*What you will do*
From the line with "verkauf von Waffeln" to the final line, print the records exactly as they are.

*Excerpted records*
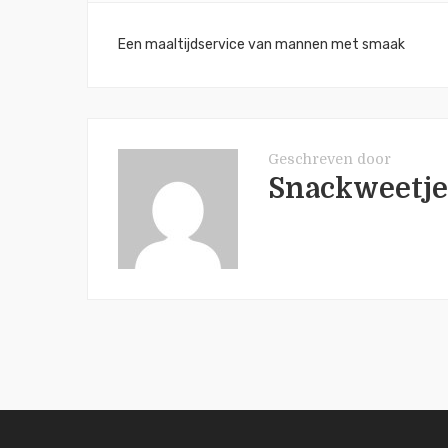
Bericht
Een maaltijdservice van mannen met smaak
navigatie
Geschreven door
Snackweetje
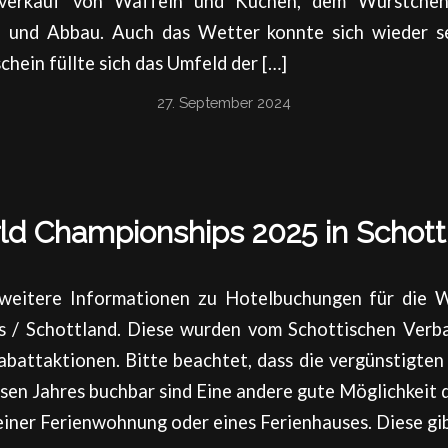
 verkauf von Waffeln und Kuchen, dem Würstchen
- und Abbau. Auch das Wetter konnte sich wieder se
ein füllte sich das Umfeld der […]
27. September 2024
ld Championships 2025 in Schott
 weitere Informationen zu Hotelbuchungen für die 
s / Schottland. Diese wurden vom Schottischen Verba
abattaktionen. Bitte beachtet, dass die vergünstigten
sen Jahres buchbar sind Eine andere gute Möglichkeit 
einer Ferienwohnung oder eines Ferienhauses. Diese gib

*Solution to this task*
 verkauf von Waffeln und Kuchen, dem Würstchen
- und Abbau. Auch das Wetter konnte sich wieder se
ein füllte sich das Umfeld der […]
27. September 2024
ld Championships 2025 in Schott
 weitere Informationen zu Hotelbuchungen für die 
s / Schottland. Diese wurden vom Schottischen Verba
abattaktionen. Bitte beachtet, dass die vergünstigten
sen Jahres buchbar sind Eine andere gute Möglichkeit 
einer Ferienwohnung oder eines Ferienhauses. Diese gib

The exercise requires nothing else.